说明
hbase 数据说明
member表
result 表,用于存储 mapreduce 结果
mapreduce 程序功能
统计 member 表中 address.city 的值出现的次数
比如 上面截图中的数据,
beijing 出现了2次
ningde 出现了2次
Mapper
package com.test;
import org.apache.hadoop.hbase.client.Result;
import org.apache.hadoop.hbase.io.ImmutableBytesWritable;
import org.apache.hadoop.hbase.mapreduce.TableMapper;
import org.apache.hadoop.hbase.util.Bytes;
import org.apache.hadoop.io.IntWritable;
import org.apache.hadoop.io.LongWritable;
import org.apache.hadoop.io.Text;
import org.apache.hadoop.mapreduce.Mapper;
import java.io.IOException;
public class AMapper extends TableMapper<Text, IntWritable> {
@Override
protected void map(ImmutableBytesWritable key, Result value, Context context) throws IOException, InterruptedException {
byte[] family = Bytes.toBytes("address");
byte[] column = Bytes.toBytes("city");
String data = Bytes.toString(value.getValue(family, column));
context.write(new Text(data), new IntWritable(1));
}
}
和之前从文件中逐行输入字符串不同,这里的Mapper 类型是 TableMapper<Text, IntWritable>
Text , IntWritable 分别是 Mapper 的输出的 键和值的类型。

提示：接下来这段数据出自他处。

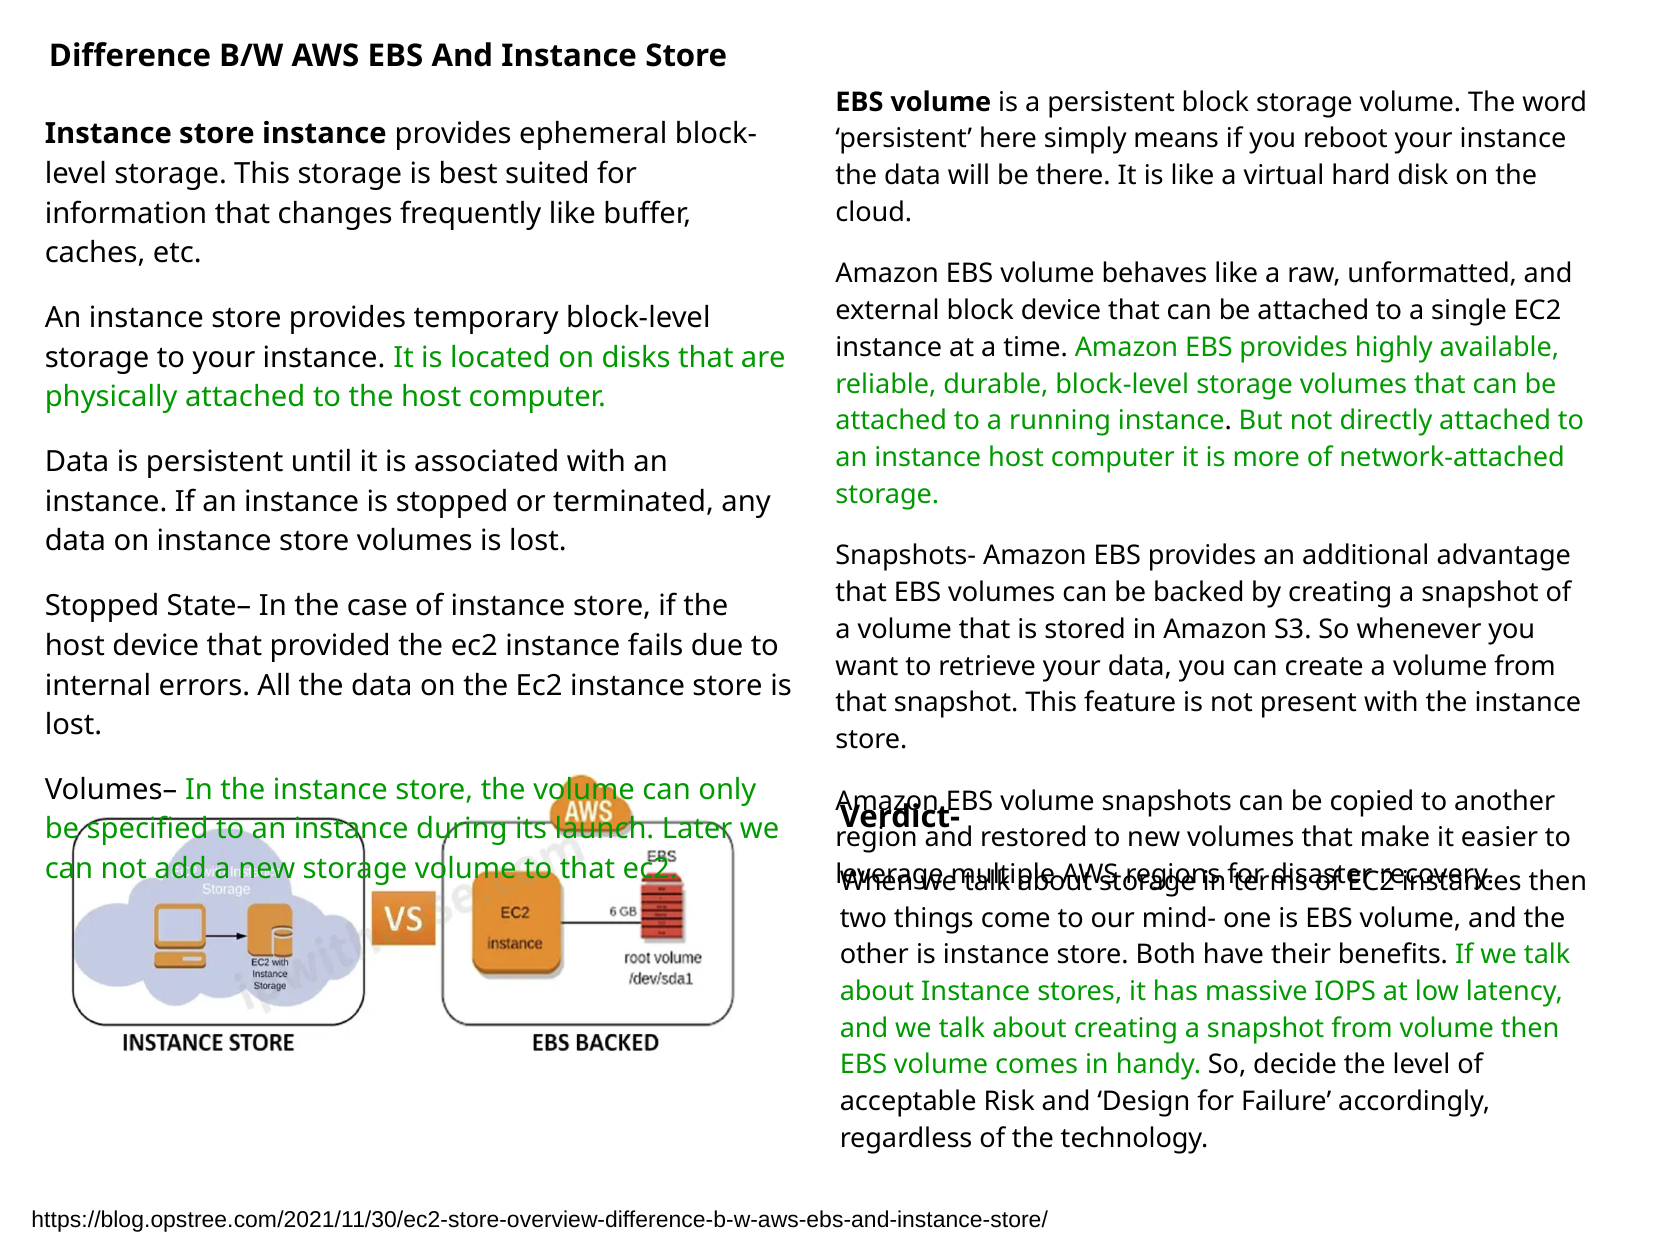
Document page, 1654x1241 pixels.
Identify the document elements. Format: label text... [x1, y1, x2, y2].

Mapper 的输入直接体现在 map()函数的参数上
map(ImmutableBytesWritable key, Result value, Context context)
hbase的每一行数据,执行一次map函数,第一个参数是hbase数据的行键,第二个参数是整行的数据。
Reducer
package com.test;
import org.apache.hadoop.hbase.client.Put;
import org.apache.hadoop.hbase.io.ImmutableBytesWritable;
import org.apache.hadoop.hbase.mapreduce.TableReducer;
import org.apache.hadoop.hbase.util.Bytes;
import org.apache.hadoop.io.IntWritable;
import org.apache.hadoop.io.Text
import java.io.IOException;
public class AReducer extends TableReducer<Text, IntWritable, ImmutableBytesWritable> {
@Override
protected void reduce(Text key, Iterable<IntWritable> values, Context context) throws IOException, InterruptedException {
//super.reduce(key, values, context);
int total = 0;
for (IntWritable v : values) {
total += v.get();
}
byte[] rowKey = key.getBytes();
byte[] family = Bytes.toBytes("content");
byte[] column = Bytes.toBytes("count");
Put put = new Put(rowKey);
put.addColumn(family, column, Bytes.toBytes(total + ""));
context.write(new ImmutableBytesWritable(rowKey), put);
}
}
TableReducer<Text, IntWritable, ImmutableBytesWritable>
三个类,前两个是Reducer的输入
context.write 的第一个参数是 ImmutableBytesWritable(rowKey) 和第二个参数 put 的 rowkey 保持一致
(TODO: 这里我不太理解的是为何 context.write 不是直接 传入 put 就可以了,这里 put 里有了 hbase 写入行数据所需要的信息里, ImmutableBytesWritable(rowKey) 的作用是什么??
Main
package com.test;
import org.apache.hadoop.conf.Configuration;
import org.apache.hadoop.hbase.client.Scan;
import org.apache.hadoop.hbase.mapreduce.TableMapReduceUtil;
import org.apache.hadoop.hbase.util.Bytes;
import org.apache.hadoop.io.IntWritable;
import org.apache.hadoop.io.Text;
import org.apache.hadoop.mapreduce.Job;
public class Main {
public static void main(String[] args) throws Exception {
Configuration conf = new Configuration();
conf.set("hbase.zookeeper.quorum", "127.0.0.1");
Job job = Job.getInstance(conf);
job.setJarByClass(Main.class);
byte[] family = Bytes.toBytes("address");
byte[] column = Bytes.toBytes("city");
Scan scan = new Scan();
scan.addColumn(family, column);
TableMapReduceUtil.initTableMapperJob("member", scan, AMapper.class, Text.class, IntWritable.class, job);
TableMapReduceUtil.initTableReducerJob("result", AReducer.class, job);
job.waitForCompletion(true);
}
}
TableMapReduceUtil.initTableMapperJob(
"member", // 数据源对应的表
scan, // 查询
AMapper.class, // MAPPER对应的类
Text.class, // MAPPER的输出键的类型
IntWritable.class, // MAPPER的输出值的类型
job);
TableMapReduceUtil.initTableReducerJob(
"result",// 存储结果数据的表
AReducer.class, // REDUCER对应的
job);
运行结果
参考资料:
org.apache.hadoop.hbase.mapreduce
Class TableReducer<KEYIN,VALUEIN,KEYOUT>
java.lang.Object
org.apache.hadoop.mapreduce.Reducer<KEYIN,VALUEIN,KEYOUT,org.apache.hadoop.io.Writable>
org.apache.hadoop.hbase.mapreduce.TableReducer<KEYIN,VALUEIN,KEYOUT>
Type Parameters:
KEYIN
- The type of the input key.
VALUEIN
- The type of the input value.
KEYOUT
- The type of the output ke